Graphs!
Graphs aren't new to us. Remember that a graph is a set of vertices, and the edges that connect them. We remember this for two reasons. First, of course, we've been dealing with trees, and trees, as we learned, are just a special form of graph. Second, we did that word graph project last semester. Remember that (fondly)?
In the word graph, every word in the English dictionary had a vertex in the graph, and if the words were exactly one letter apart, then an edge was drawn between them. A portion of that graph is shown below.
This is far from the only thing we'll do with graphs, but it is an example. What are some other graphs? Here's the DC Metro system:
The map of the Metro is a graph where Metro stops are the vertices, and the routes the trains take are the edges.
We could also draw the friendships in a social network as a graph:
Finally, we have a drawing of the proposed ARPANET in the late 1960s:
There are a lot of questions we can ask about these types of relationships: What is a route between Suitland and Foggy Bottom (I think we can agree those are the two silliest Metro station names)? Does Jack know Jill? Does Jack know somebody who knows Jill?
All of these graphs are undirected, which means that the pathways run both ways: people are friends with each other, both words are one letter away from the other. But, they don't have to be. Here is a graphical representation of the lyrics of The Black Eyed Peas' magnum opus "My Humps."

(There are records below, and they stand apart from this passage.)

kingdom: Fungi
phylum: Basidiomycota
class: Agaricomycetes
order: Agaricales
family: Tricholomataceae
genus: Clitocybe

In this graph, vertices have a directed edge between them if the lyrics move from one vertex to the other. "My humps" even has a directed edge to itself, as there is a fair amount of repetition.
Google also represents the internet this way: A directed edge between two pages P1 and P2 exists if P1 links to P2.
Simplistically speaking, Google calculates the probability of ending up at a certain page given random clicks (equating to a random walk around the graph). The higher the probability that you end up on a page, the more influential and important it is.
So those two graphs are directed, but they are all still unweighted. Consider this graph:
In this graph, the edges are weighted by the amount of time it takes to get between different places. If I'm home, and need to go to work, the grocery store, and the gas station, what's the fastest path?
So graph algorithms are really, really important, and we'll be spending some time on them.
Definitions
- Undirected Graph: Graph in which all edges are undirected.
- Directed Graph: Graph in which all edges are directed.
- Mixed Graph: Neither of the above.
- Adjacent Vertices: Vertices connected by an edge.
- Degree: The number of edges connected to a vertex is its degree. If there are \(m\) edges in a graph, \(\sum_{v\in G} deg(v) = 2m\) (because each edge is connected to two vertices).
- In degree and out degree: Number of directed edges coming into or going out of a vertex.
- Path: A sequence of vertices, such that each vertex is adjacent to the vertices preceding and succeeding it.
Representation
There are two different ways to represent a graph. First, you can use an adjacency list. In an adjacency list, a vertex has a list of edges incident to it, and an edge has pointers to the two vertices it connects.
The second is an adjacency matrix. In this, if we have \(n\) vertices, we construct a \(n \times n\) matrix. Each vertex has a row and a column dedicated to it. If location \((i,j)\) is null, no edge connects \(V_i\) and \(V_j\). If an edge does connect those two vertices, location \((i,j)\) will be a pointer to that edge. Alternatively, you could quit on creating Edge objects, and have the matrix be boolean, true if an edge exists, and false otherwise. For a weighted graph, the weight could be stored in that location.